BwUniCluster2.0/Hardware and Architecture

From bwHPC Wiki
< BwUniCluster2.0
Revision as of 13:12, 18 February 2020 by S Raffeiner (talk | contribs) (Created page with "= Architecture of bwUniCluster 2.0 = The bwUniCluster 2.0 is a parallel computer with distributed memory. Each node of system consists of at least two Intel Xeon processor, l...")
(diff) ← Older revision | Latest revision (diff) | Newer revision → (diff)
Jump to: navigation, search

1 Architecture of bwUniCluster 2.0

The bwUniCluster 2.0 is a parallel computer with distributed memory. Each node of system consists of at least two Intel Xeon processor, local memory, disks, network adapters and optionally accelerators (NVIDIA Tesla V100). All nodes are connected by a fast InfiniBand 4X FDR interconnect. In addition the file system Lustre, that is connected by coupling the InfiniBand of the file server with the InfiniBand switch of the compute cluster, is added to bwUniCluster (uc1) to provide a fast and scalable parallel file system.

The operating system on each node is Red Hat Enterprise Linux (RHEL) 7.x. A number of additional software packages like e.g. SLURM have been installed on top. Some of these components are of special interest to end users and are briefly discussed in this document. Others which are of greater importance to system administrators will not be covered by this document.

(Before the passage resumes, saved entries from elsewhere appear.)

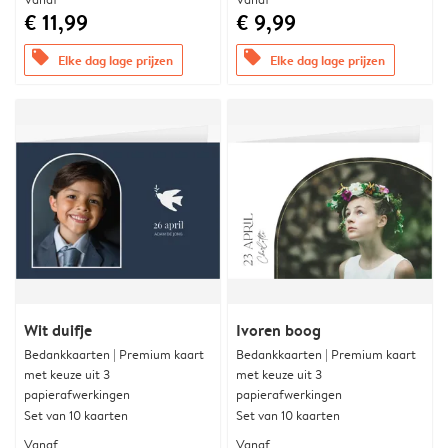
€ 11,99
€ 9,99
offers
offers
Elke dag lage prijzen
Elke dag lage prijzen
Wit duifje
Ivoren boog
Bedankkaarten | Premium kaart
Bedankkaarten | Premium kaart
met keuze uit 3
met keuze uit 3
papierafwerkingen
papierafwerkingen
Set van 10 kaarten
Set van 10 kaarten
Vanaf
Vanaf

The individual nodes of the system may act in different roles. According to the services supplied by the nodes, they are separated into disjoint groups. From an end users point of view the different groups of nodes are login nodes, compute nodes, file server nodes and administrative server nodes.

Login Nodes

The login nodes are the only nodes that are directly accessible by end users. These nodes are used for interactive login, file management, program development and interactive pre- and postprocessing. Two nodes are dedicated to this service but they are all accessible via one address and a DNS round-robin alias distributes the login sessions to the different login nodes.

Compute Node

The majority of nodes are compute nodes which are managed by a batch system. Users submit their jobs to the SLURM batch system and a job is executed when the required resources become available (depending on its fair-share priority).

File Server Nodes

The hardware of the parallel file system Lustre incorporates some file server nodes; the file system Lustre is connected by coupling the InfiniBand of the file server with the independent InfiniBand switch of the compute cluster. In addition to shared file space there is also local storage on the disks of each node (for details see chapter "File Systems").

Administrative Server Nodes

Some other nodes are delivering additional services like resource management, external network connection, administration etc. These nodes can be accessed directly by system administrators only.

2 Components of bwUniCluster

Compute nodes "Thin" Compute nodes "HPC" Compute nodes "HPC Broadwell" Compute nodes "Fat" GPU x4 GPU x8
Number of nodes 100 360 352 6 14 24

3 File Systems

New Lustre parallel file systems with a total capacity of 5 PB and aggregate throughput of 72 GB/s were procured with bwUniCluster 2.0.